The dollar lost ground against sterling and other major peers today as investor sentiment picked up following the UK’s dramatic U-turn over the tax-slashing mini budget that had roiled global markets.
The British pound extended gains following a media report that the Bank of England is set to delay quantitative tightening until bond markets calm.
Sterling jumped 0.36% to $1.1398, approaching yesterday’s high of $1.144, the strongest level since October 5.
The Financial Times reported that the Bank of England is likely to delay the sale of billions of pounds of government bonds, in a bid to encourage greater stability in gilt markets.
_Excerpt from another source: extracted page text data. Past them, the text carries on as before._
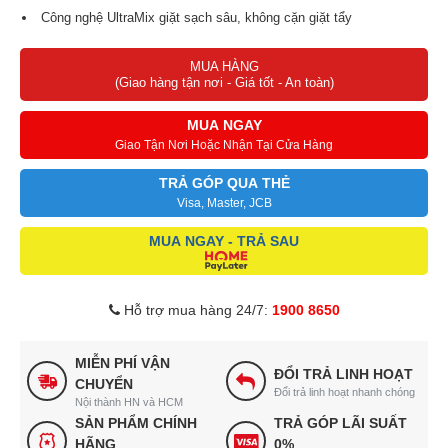
Công nghệ UltraMix giặt sạch sâu, không cặn giặt tẩy
Chăm sóc quẩn áo chuyên nghiệp với 15 chương trình giặt
MUA HÀNG
Chương trình này giặt chỉ hết chưa đầy 15 phút, sẽ phù hợp với
(Giao hàng tận nơi - Giá tốt - An toàn)
quần áo ít bẩn và lượng đồ giặt ít.
Máy giặt có chức năng AddClothes cho phép bạn tạm dừng quá
MUA NGAY
trình giặt để thêm đồ bị quên tối đa 15 phút sau khi chu trình bắt
Giao Tận Nơi Hoặc Nhận Tại Cửa Hàng
đầu để tránh bị bỏ sót.
TRẢ GÓP QUA THẺ
Visa, Master, JCB
MUA NGAY - TRẢ SAU
Hỗ trợ mua hàng 24/7:
1900 8650
MIỄN PHÍ VẬN
ĐỔI TRẢ LINH HOẠT
CHUYỂN
Đổi trả linh hoạt nhanh chóng
Nội thành HN và HCM
SẢN PHẨM CHÍNH
TRẢ GÓP LÃI SUẤT
HÃNG
0%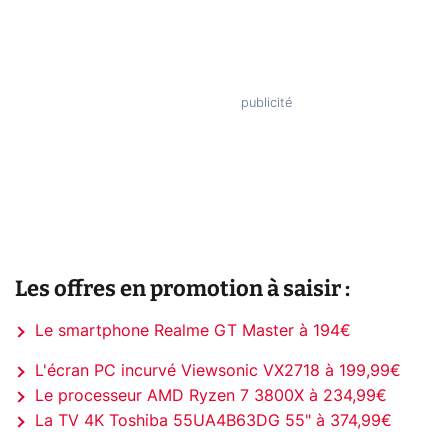
Les offres en promotion à saisir :
Le smartphone Realme GT Master à 194€
L'écran PC incurvé Viewsonic VX2718 à 199,99€
Le processeur AMD Ryzen 7 3800X à 234,99€
La TV 4K Toshiba 55UA4B63DG 55" à 374,99€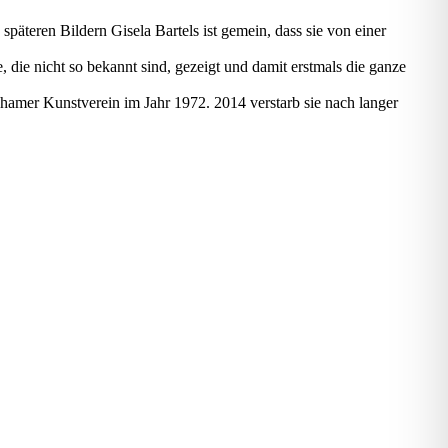
päteren Bildern Gisela Bartels ist gemein, dass sie von einer
 die nicht so bekannt sind, gezeigt und damit erstmals die ganze
mer Kunstverein im Jahr 1972. 2014 verstarb sie nach langer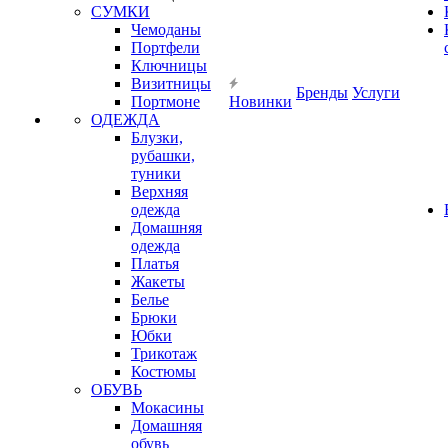
СУМКИ
Чемоданы
Портфели
Ключницы
Визитницы
Бренды
Услуги
Портмоне
Новинки
ОДЕЖДА
Блузки,
рубашки,
туники
Верхняя
одежда
Домашняя
одежда
Платья
Жакеты
Белье
Брюки
Юбки
Трикотаж
Костюмы
ОБУВЬ
Мокасины
Домашняя
обувь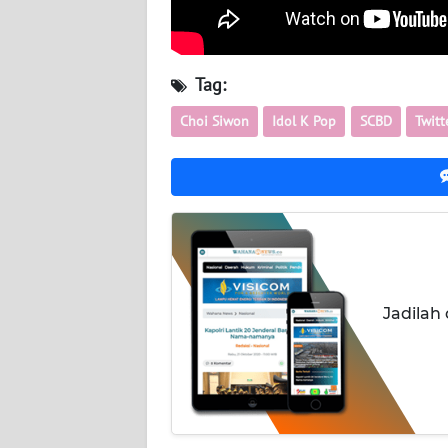
TENTANG
KAMI
Tag:
Choi Siwon
Idol K Pop
SCBD
Twitt
PEDOMAN
MEDIA
SIBER
REDAKSI
KARIR
Jadilah
DISCLAIMER
Wahana
News
Regional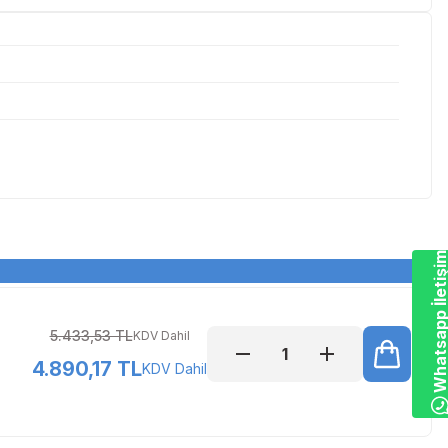
Whatsapp İletiş
5.433,53 TL
KDV Dahil
4.890,17 TL
KDV Dahil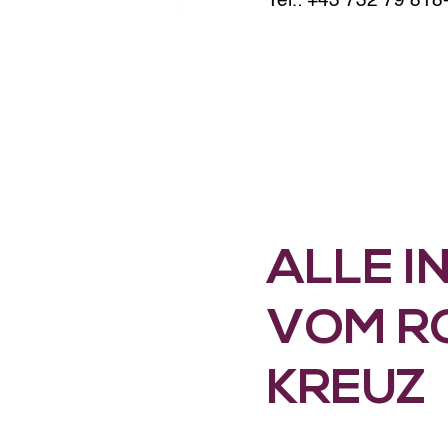
Tel.: +43 732 79 818
ALLE I
VOM R
KREUZ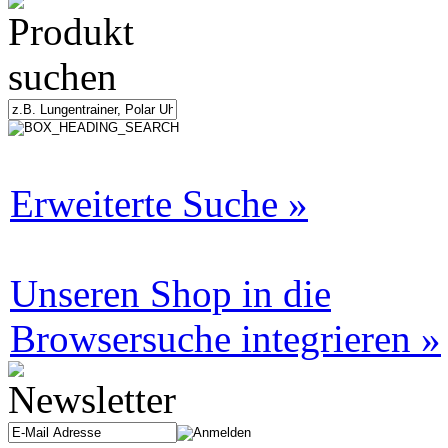
Erweiterte Suche »
Unseren Shop in die
Browsersuche integrieren »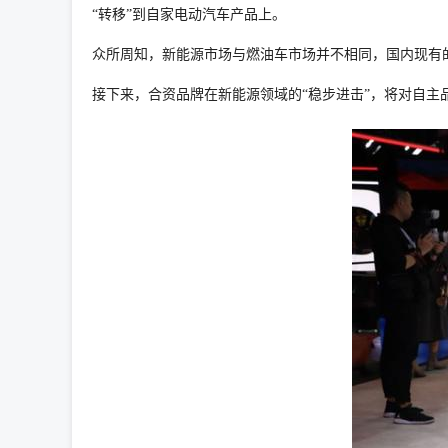
“转移”到自家电动汽车产品上。
众所周知，新能源市场与燃油车市场并不相同，国内现有
接下来，合资品牌在新能源领域的“稳步进击”，将对自主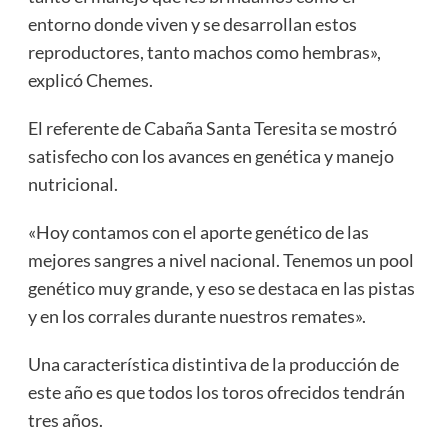
entorno donde viven y se desarrollan estos
reproductores, tanto machos como hembras»,
explicó Chemes.
El referente de Cabaña Santa Teresita se mostró
satisfecho con los avances en genética y manejo
nutricional.
«Hoy contamos con el aporte genético de las
mejores sangres a nivel nacional. Tenemos un pool
genético muy grande, y eso se destaca en las pistas
y en los corrales durante nuestros remates».
Una característica distintiva de la producción de
este año es que todos los toros ofrecidos tendrán
tres años.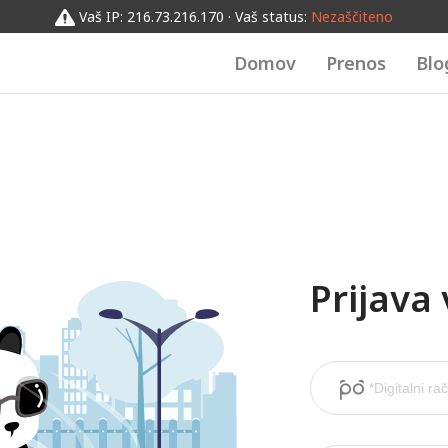
Vaš IP: 216.73.216.170 · Vaš status:
Nezaščiteno
Domov
Prenos
Blo
Prijava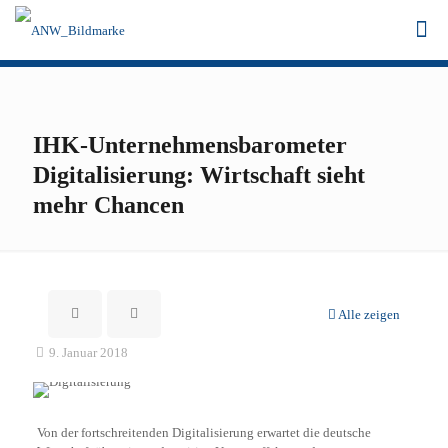
IHK-Unternehmensbarometer
Digitalisierung: Wirtschaft sieht
mehr Chancen
Alle zeigen
9. Januar 2018
Von der fortschreitenden Digitalisierung erwartet die deutsche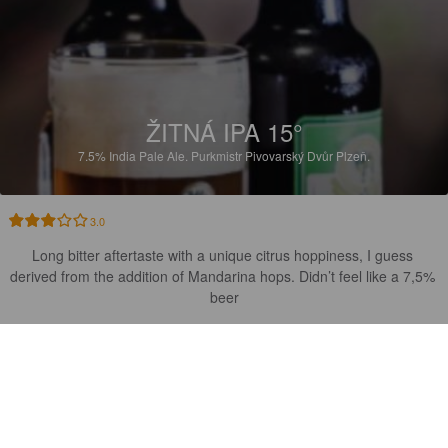
ŽITNÁ IPA 15°
7.5%
India Pale Ale.
Purkmistr Pivovarský Dvůr Plzeň.
3.0
Long bitter aftertaste with a unique citrus hoppiness, I guess 
derived from the addition of Mandarina hops. Didn’t feel like a 7,5% 
beer
JAMES Š
8 years ago
@ Purkmistr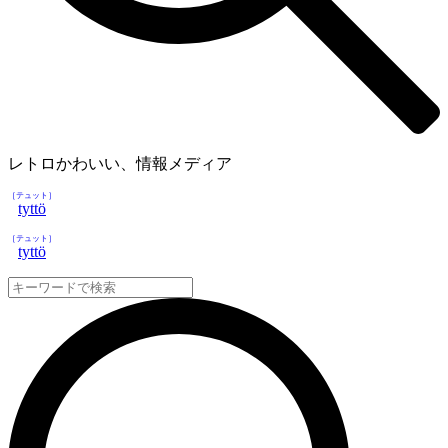
レトロかわいい、情報メディア
［テュット］
tyttö
［テュット］
tyttö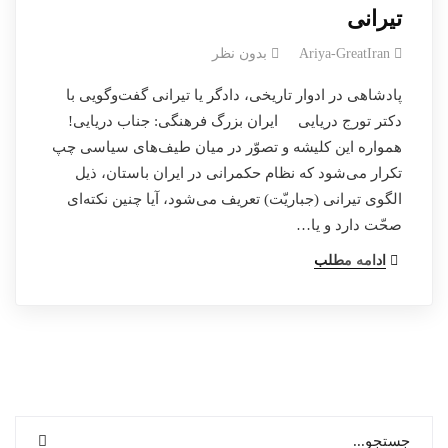
تیرانی
Ariya-GreatIran
بدون نظر
پادشاهی در ادوار تاریخی، دادگر یا تیرانی گفت‌و‌گویی با
دکتر تورج دریایی ایران بزرگ فرهنگی: جناب دریایی!
همواره این کلیشه و تصوّر در میان طیف‌های سیاسی چپ
تکرار می‌شود که نظام حکمرانی در ایران باستان، ذیل
الگوی تیرانی (جباریّت) تعریف می‌شود، آیا چنین نکته‌ای
صحّت دارد و یا…
ادامه مطلب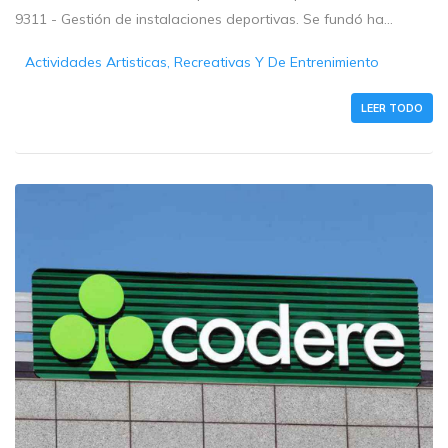
9311 - Gestión de instalaciones deportivas. Se fundó ha...
Actividades Artisticas, Recreativas Y De Entrenimiento
LEER TODO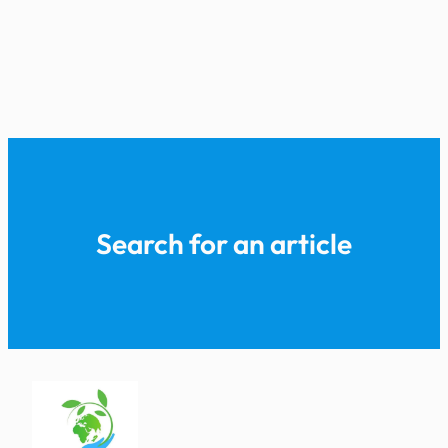
Search for an article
That is after Jeremy Hunt, who was appointed finance minister by Prime Minister Liz Truss on Friday, reversed swathes of the £45 billion “mini-budget” that sent sterling crashing to record lows.
The euro added 0.14% to $0.9859, and touched $0.98655 for the first time since October 6.
The US dollar index – which measures the greenback against six major peers, including sterling, the euro and the yen – sagged 0.21% to 111.85, the lowest level since October 6.
The US currency weakened 0.13% to 148.82 yen after pushing to 149.10 late last night for the first time since August 1990.
New Zealand’s kiwi surged 1.1% to $0.56975. The UK news saw the currency extend gains from a report that showed consumer inflation continued to hover near three-decade highs in the third quarter, boosting bets for further rate hikes.
The Aussie strengthened 0.39% to $0.63185. It also got new life from developments in Britain, after receiving a short-lived boost in the Asian morning after minutes from the Reserve Bank’s last meeting showed the decision to slow the pace of rate hikes was “finely balanced.”
The central bank’s deputy governor Michele Bullock reinforced that by saying in a speech today that the RBA can keep pace with tightening by global peers.